Since Myanmar ended military rule, getting an interview with Aung San Suu Kyi has been a of rite-of-passage for foreign journalists. But with reforms come new items on journalist's checklist.
Yangon, Myanmar
Since Myanmar (Burma) formally ended military rule in March 2011, getting an interview with long-detained opposition icon Aung San Suu Kyi has been a sort of rite-of-passage for foreign journalists visiting here.
The Nobel Laureate’s recent winning of a seat in Myanmar's Army-dominated parliament and current high-profile European tour are being taken as further signs that the government is maintaining its reform drive.
But there are other signals that the country is changing for the better. And with those changes come new items on the visiting journalist's to-do checklist.
GALLERY Aung San Suu Kyi
Over the past year, the Me N Ma Girls (hoping there's no need to explain the obvious pun on the country's name), a pop/dance act made up of five young Myanmar singers and dancers, have appeared frequently in the international media.

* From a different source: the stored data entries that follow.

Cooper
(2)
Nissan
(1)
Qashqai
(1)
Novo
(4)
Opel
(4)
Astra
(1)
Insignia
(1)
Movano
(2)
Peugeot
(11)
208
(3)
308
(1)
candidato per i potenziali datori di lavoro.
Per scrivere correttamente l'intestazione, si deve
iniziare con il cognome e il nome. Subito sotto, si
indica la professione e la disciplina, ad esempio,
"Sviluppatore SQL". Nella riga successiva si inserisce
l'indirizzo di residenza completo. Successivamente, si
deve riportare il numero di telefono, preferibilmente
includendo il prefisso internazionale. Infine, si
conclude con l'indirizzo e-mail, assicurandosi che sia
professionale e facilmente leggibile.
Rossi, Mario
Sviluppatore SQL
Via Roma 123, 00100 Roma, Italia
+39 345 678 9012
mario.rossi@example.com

“We appreciate all the media who interview us,” says Ah Moon, a 21-year-old singer and dancer from war-torn Kachin state in the country's north. She recently finished a Russian language degree and speaks fluent English with an Americanized twang.
Successive stories have branded the ladies as emblems of cultural change and taboo-lifting in what was one of the world's most oppressive political regimes. The girls, perhaps wise beyond their years, seem wary of being typecast as some sort of cultural fable or cliché, rather than aspiring pop superstars in their own right.
“Yeah, we've been in a lot of articles, it's been great,” says Kimi, 24, an ethnic Chin from the northwest of Myanmar. “But, sometimes it's like 'can we practice now?'" the girls say, feigning good-humored weariness, while gathered around a laptop in Ah Moon's family apartment in Yangon.